UST HOSPITAL Chief Executive Officer Fr. Julius Paul Factora, O.P. has announced that the hospital would soon open its own coronavirus disease (Covid-19) testing laboratory.

The testing laboratory will be capable of conducting reverse transcription polymerase chain reaction (RT-PCR) tests, the most accurate test in detecting coronavirus particles.

“[A]fter weeks of consultations with our lawyers [and] various revisions of the memorandum of agreement […] I’m glad to let you know that it is on its final revision and subject to the approval of the board of trustees […] within two months’ time we will have our own RT-PCR testing laboratory,” Factora said in his “State of the Hospital Address” at the UST Medicine Auditorium on Oct. 26.

The hospital was also able to bring down the cost of the test to P5,000 per swab per patient from P8,000, with results released after three to four days, he said.

Factora said that a few days after he assumed office, he looked for ways to make RT-PCR tests available as the hospital did not have “proper artillery to face Covid-19 head-on.”
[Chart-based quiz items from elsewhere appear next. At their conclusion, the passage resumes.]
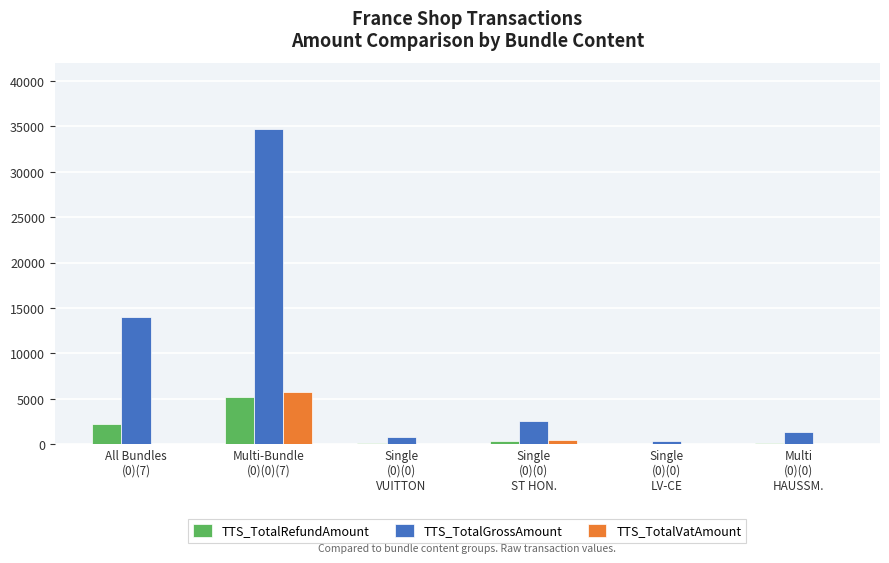

What value does the TTS_TotalRefundAmount series have at All Bundles
(0)(7)?

2177.4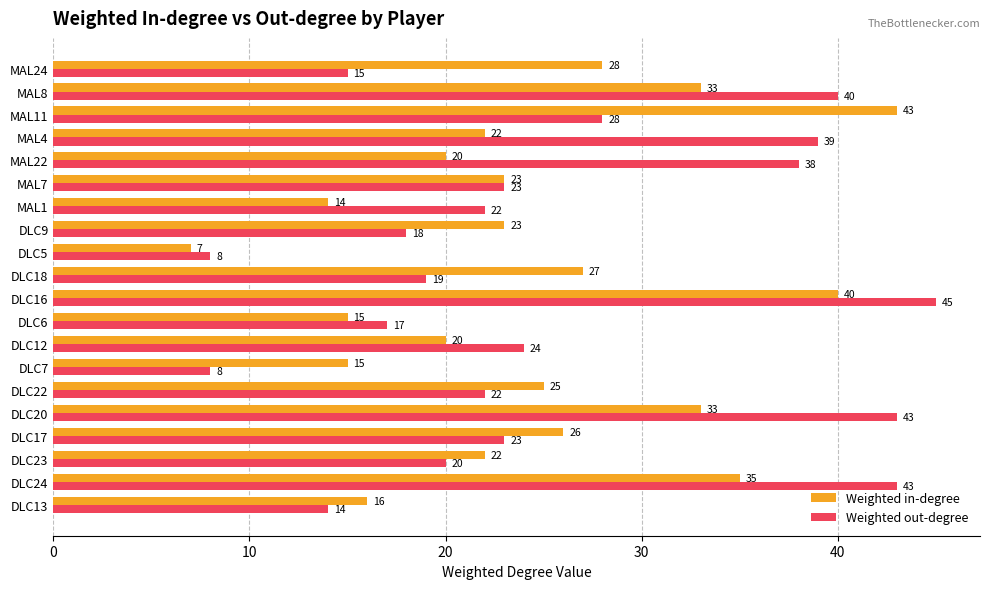

What are all the series names shown in the legend?

Weighted in-degree, Weighted out-degree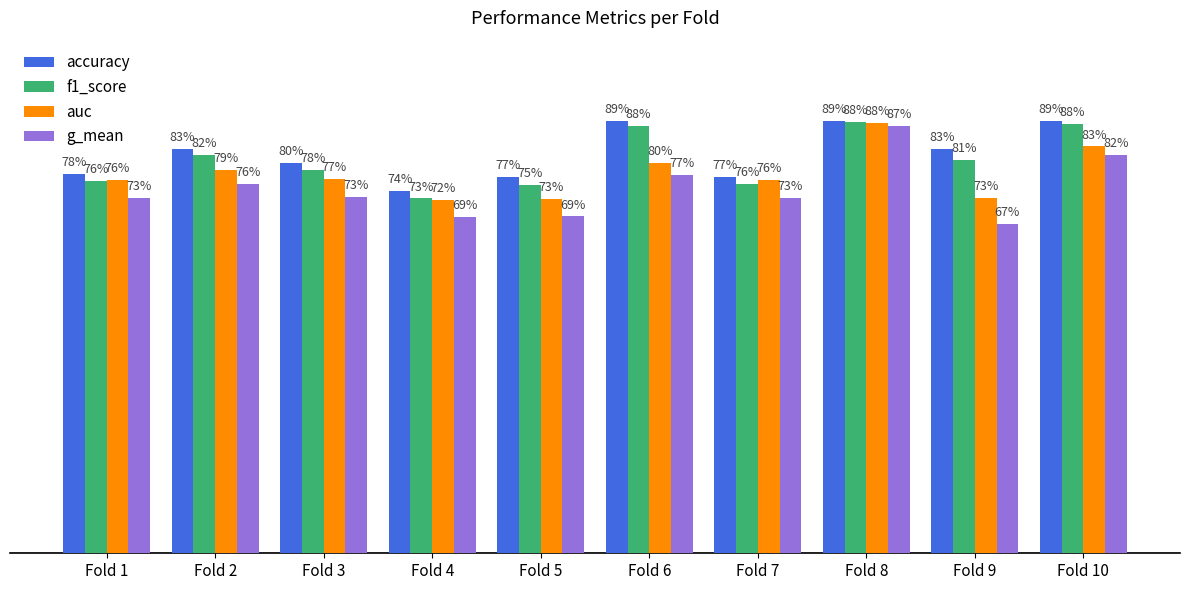

Reading left to right, list all the values displayed in this chart.

accuracy: 0.8	0.8	0.8	0.7	0.8	0.9	0.8	0.9	0.8	0.9
f1_score: 0.8	0.8	0.8	0.7	0.8	0.9	0.8	0.9	0.8	0.9
auc: 0.8	0.8	0.8	0.7	0.7	0.8	0.8	0.9	0.7	0.8
g_mean: 0.7	0.8	0.7	0.7	0.7	0.8	0.7	0.9	0.7	0.8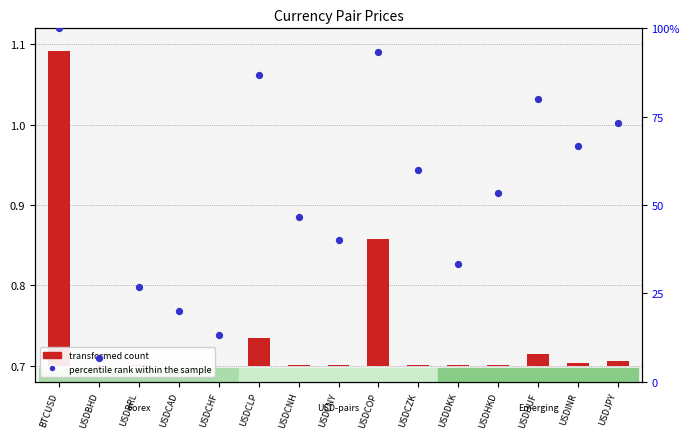

Which series has the largest Y range (max minus min)?

percentile rank within the sample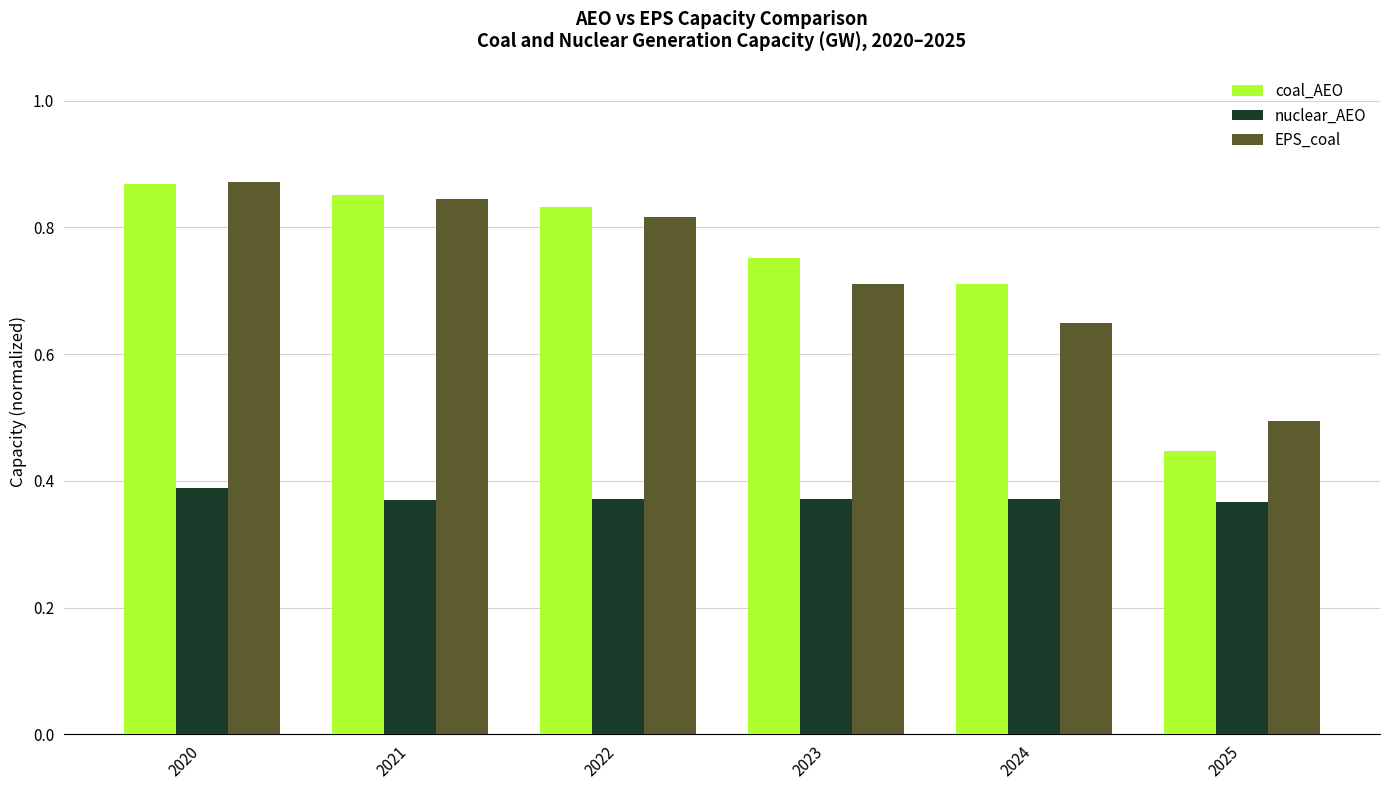

Which series has the widest spread of values?

coal_AEO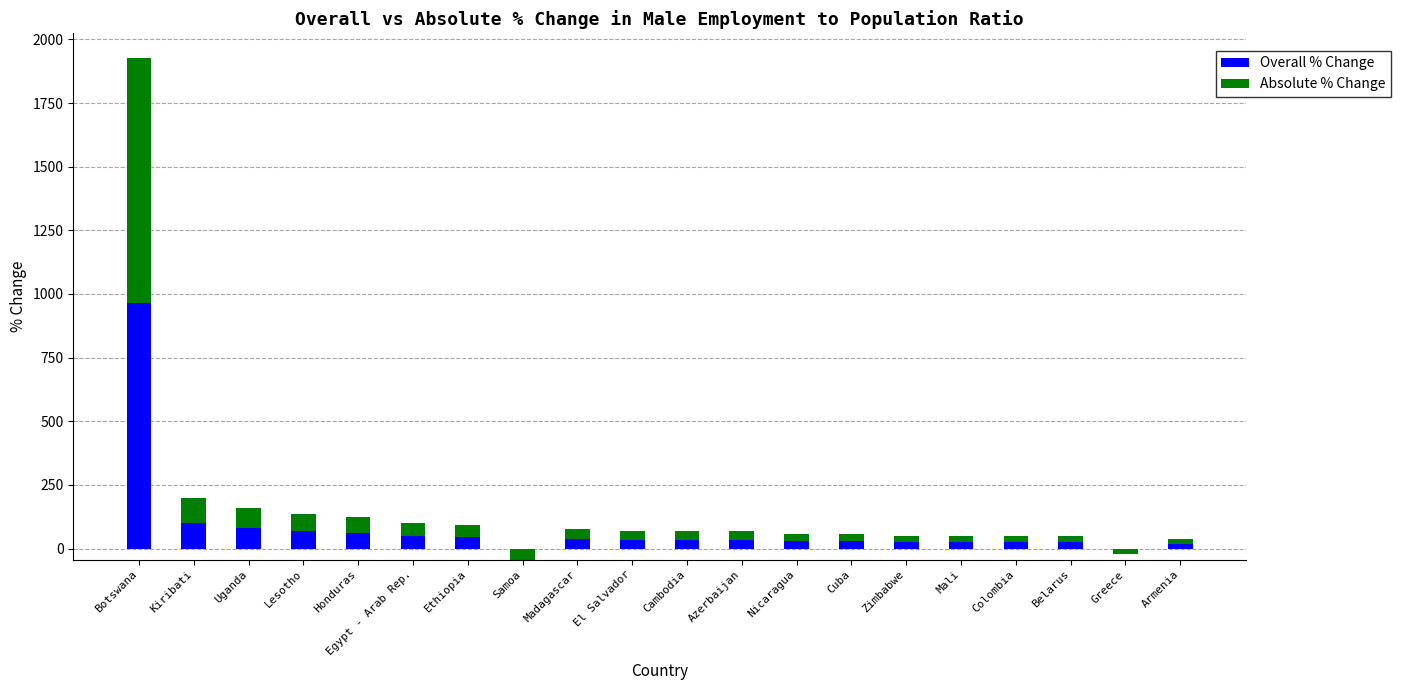

How many data points does each series have?

20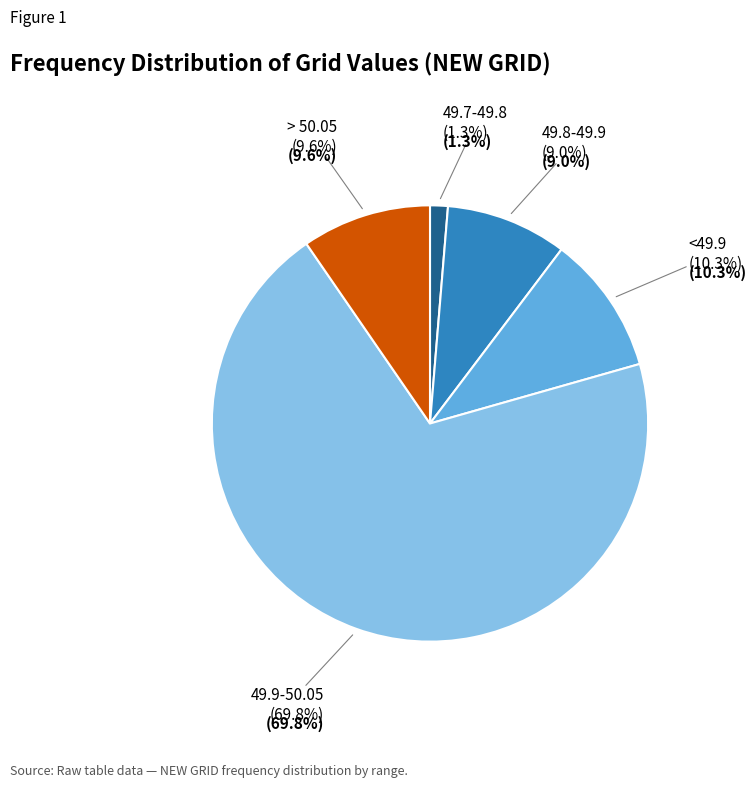

What percentage is NOT represented by <49.7?

100.0%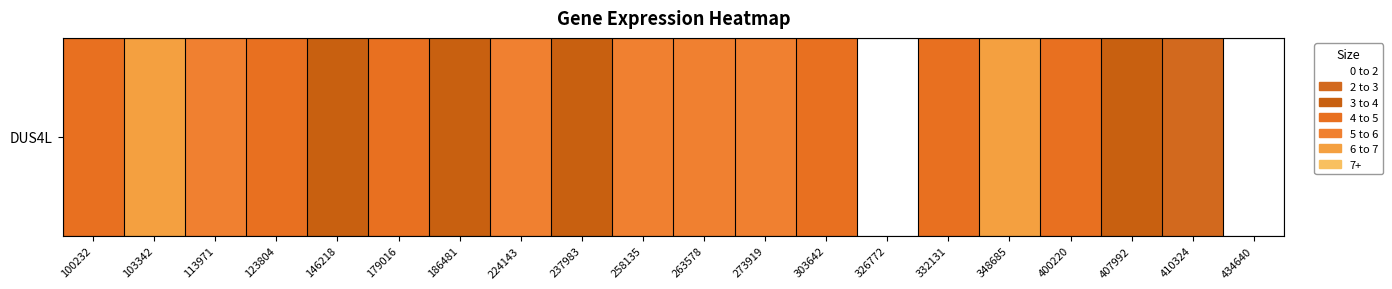

Rank the categories by value from highest to lowest.

103342, 348685, 263578, 273919, 224143, 258135, 113971, 400220, 332131, 100232, 303642, 179016, 123804, 186481, 407992, 146218, 237983, 410324, 434640, 326772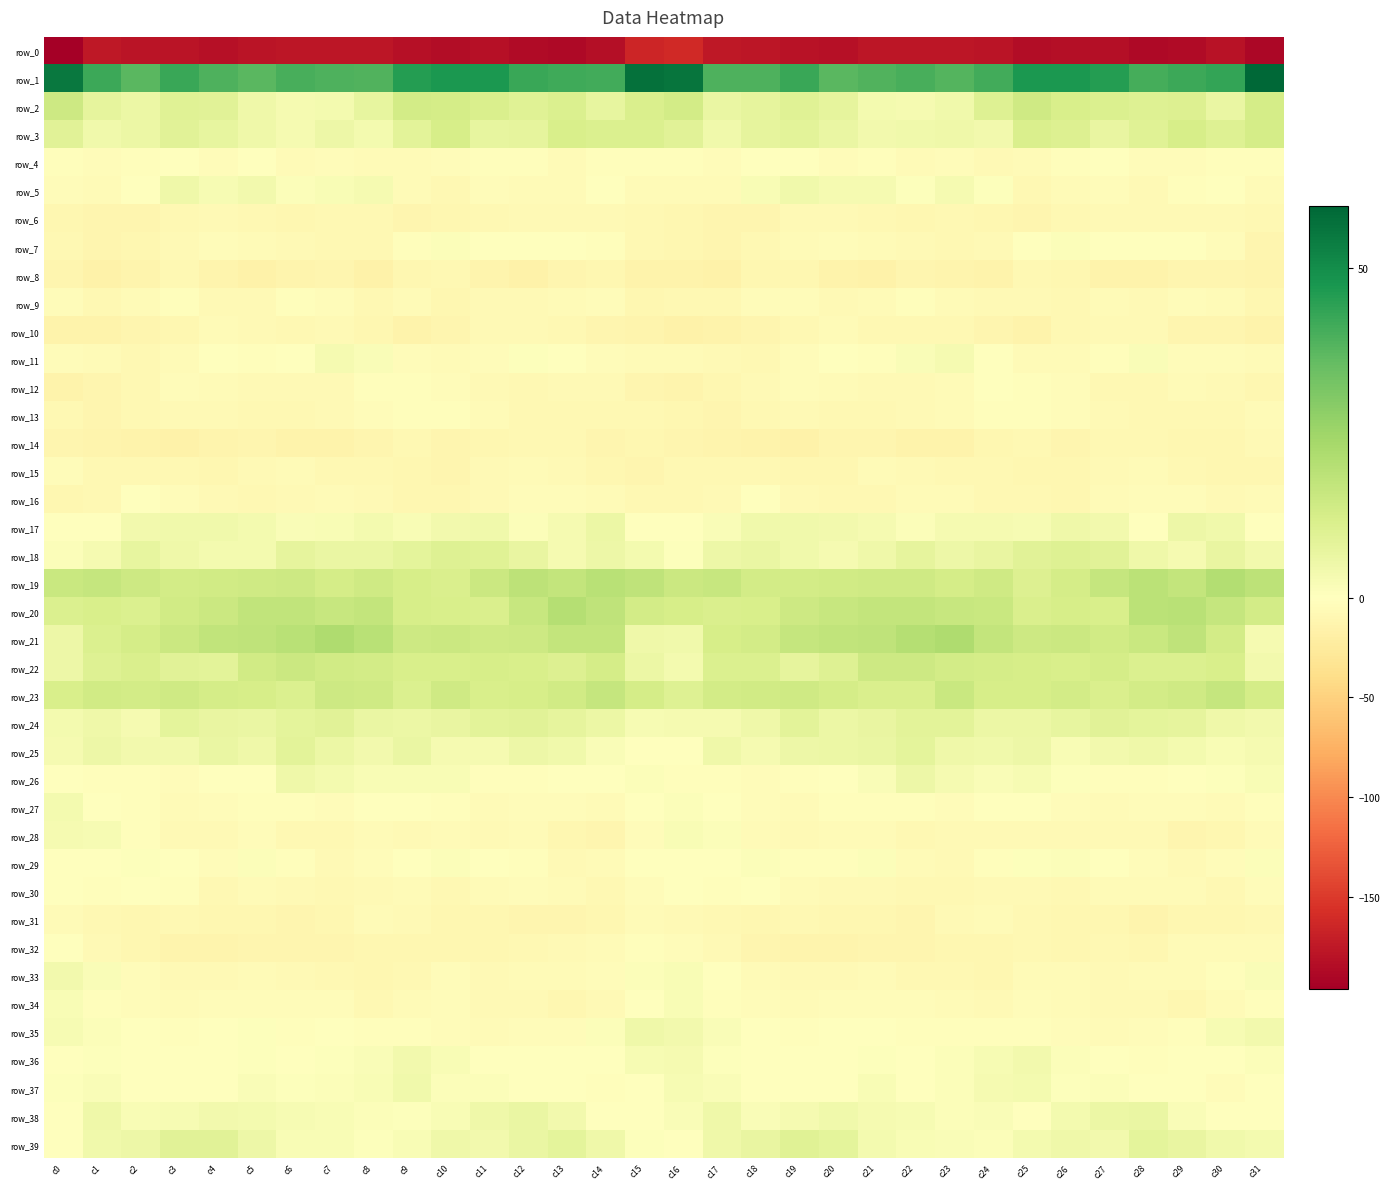

Rank the series by their maximum value, from highest to lowest.

row_1, row_21, row_19, row_20, row_23, row_22, row_2, row_3, row_18, row_39, row_24, row_25, row_38, row_17, row_26, row_35, row_5, row_37, row_36, row_33, row_27, row_28, row_11, row_34, row_29, row_7, row_4, row_16, row_30, row_32, row_12, row_13, row_9, row_15, row_31, row_10, row_6, row_14, row_8, row_0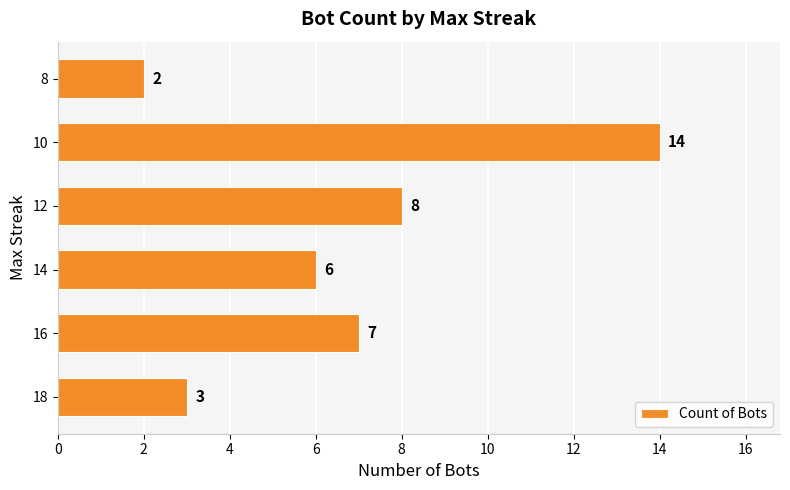

True or false: the data shows 1 at 8.

False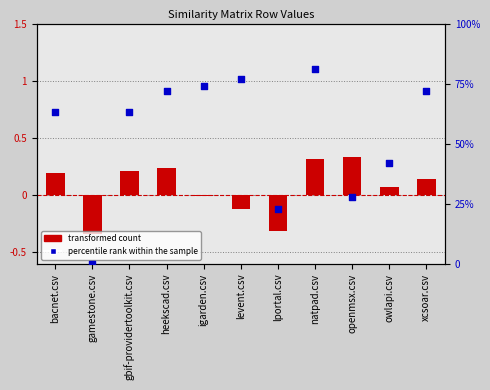

Is the value of heekscad.csv at xcsoar.csv greater than the value of natpad.csv at igarden.csv?

No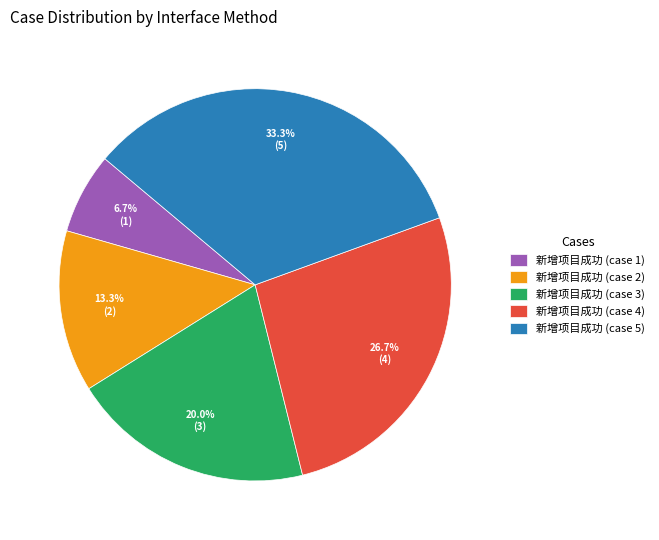

How many segments does this pie chart have?

5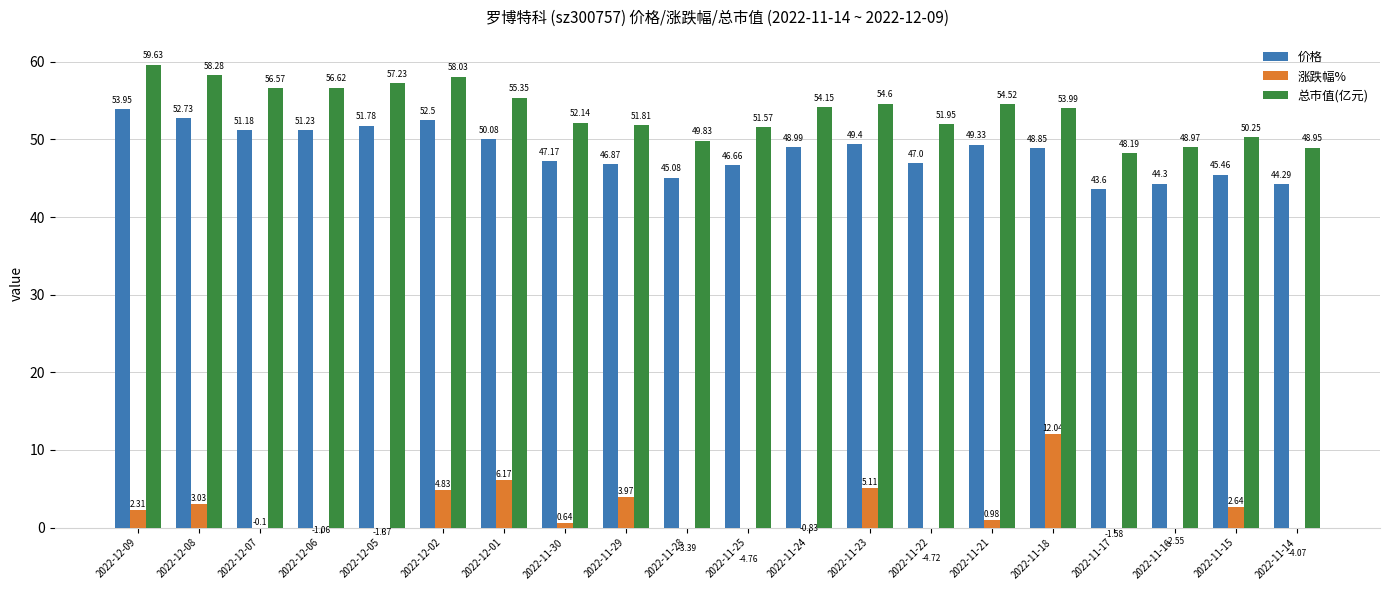

What is the maximum value shown in the chart?

59.6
“[W]ith the leadership of our medical director, in less than a week,  we were [able] to talk to a company that was willing to invest — that means zero cost for the hospital — and provide our very own RT-PCR laboratory,” he said.

The testing laboratory would be housed in a trailer truck to be parked outside the hospital, he said.

Factora said the hospital had increased its capability to conduct swab tests.

“We have finalized a deal and [signed] with different diagnostic centers that are willing to take in our patient specimen for Covid testing,” he said.

The hospital management recognized that having its own RT-PCR laboratory was a “must and a social responsibility,” he added.

Other matters discussed by Factora were the opening of the new hospital building, implementation of new policies and the purchase of a new line of machines.

The “State of the Hospital Address” marked Factora’s 100th day in office.

Factora, regent of the College of Nursing, took over as hospital CEO from Fr. Manuel Roux, O.P. last July 17 in a leadership revamp.

Dr. Charito Malong-Consolacion, a nursing professor, was named medical director while pulmonologist Dr. Julius Caesar Dalupang was named assistant medical director.